Taiwan Drills Test Defenses Against China Attack

CHIATUNG, Taiwan - Taiwan's military on Nov. 17 carried out a major maneuver testing its ability to withstand a D-Day style attack by China.

A U.S.-made F-16 fighter of the Taiwanese air force flies at low-altitude over a highway in Chiatung during a drill Nov. 17 (Patrick Lin / AFP via Getty Images)
The drill, held on the south of the island, pitted a marine brigade, acting as an enemy landing force, against a motorized infantry brigade defending the island, according to the defense ministry.
The air force had planned to have four aircraft, including a U.S.-made F-16, land on and take off from a sealed-off section of a highway near the southern city of Pingtung but had to skip that part of the drill due to low visibility.
Ties between Taiwan and China have improved drastically since Ma Ying-jeou of the China-friendly Kuomintang party became president in 2008. Ma promised to boost trade links and allow more Chinese tourists to visit the island.

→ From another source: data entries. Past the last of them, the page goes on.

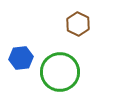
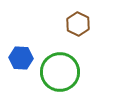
blue hexagon: rotated 10 degrees clockwise
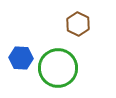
green circle: moved 2 px left, 4 px up
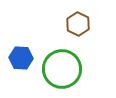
green circle: moved 4 px right, 1 px down
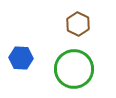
green circle: moved 12 px right
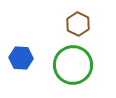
green circle: moved 1 px left, 4 px up
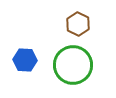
blue hexagon: moved 4 px right, 2 px down
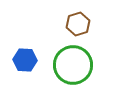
brown hexagon: rotated 15 degrees clockwise
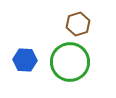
green circle: moved 3 px left, 3 px up
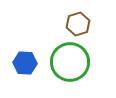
blue hexagon: moved 3 px down
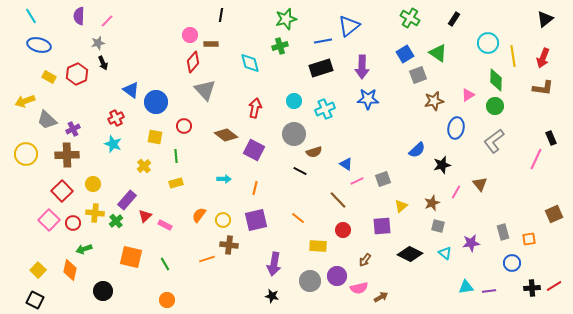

But China still claims sovereignty over Taiwan, which has governed itself since 1949, and has vowed to get it back, by force if necessary.
As a result, China continues to build up its military facing Taiwan, focusing especially on weaponry that can help bring the island to its knees, should the need arise.
Taiwanese experts estimate that China has more than 1,600 missiles aimed at the island and has recently deployed a new type of ballistic missile despite improving ties.